What the task requires
Drop the pictures from the entries below, then reproduce the rest exactly.

Records shown
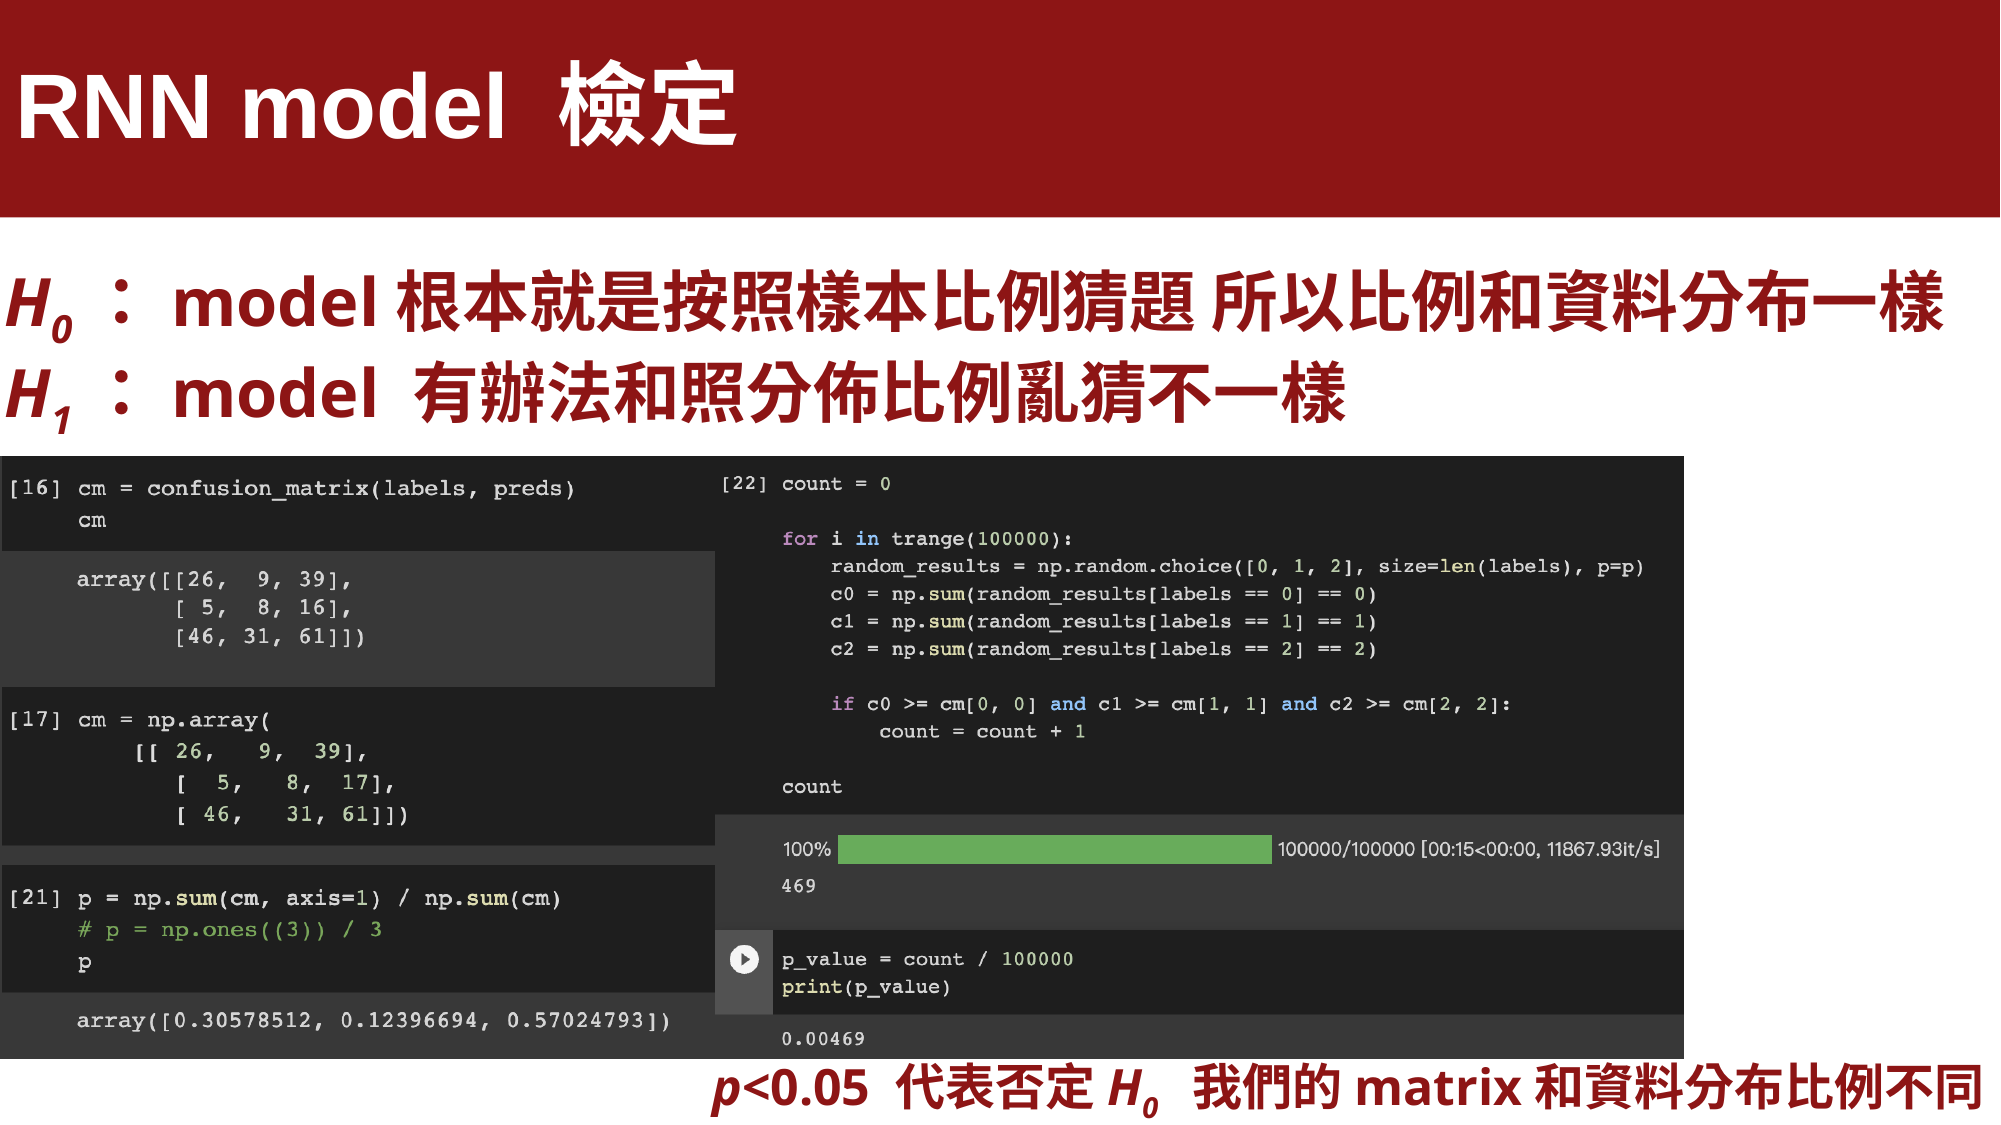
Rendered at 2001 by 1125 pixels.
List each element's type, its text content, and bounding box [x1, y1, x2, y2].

title RNN model 檢定 [0, 0, 2000, 218]
text_box p<0.05 代表否定H0 我們的matrix和資料分布比例不同 [697, 1048, 2000, 1125]
text_box H0：model根本就是按照樣本比例猜題 所以比例和資料分布一樣 H1：model 有辦法和照分佈比例亂猜不一樣 [0, 252, 1961, 450]
picture [0, 456, 1684, 1059]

Answer
Rendered at 2001 by 1125 pixels.
List each element's type, its text content, and bounding box [x1, y1, x2, y2].

title RNN model 檢定 [0, 0, 2000, 218]
text_box p<0.05 代表否定H0 我們的matrix和資料分布比例不同 [697, 1048, 2000, 1125]
text_box H0：model根本就是按照樣本比例猜題 所以比例和資料分布一樣 H1：model 有辦法和照分佈比例亂猜不一樣 [0, 252, 1961, 450]
picture [0, 456, 1684, 1059]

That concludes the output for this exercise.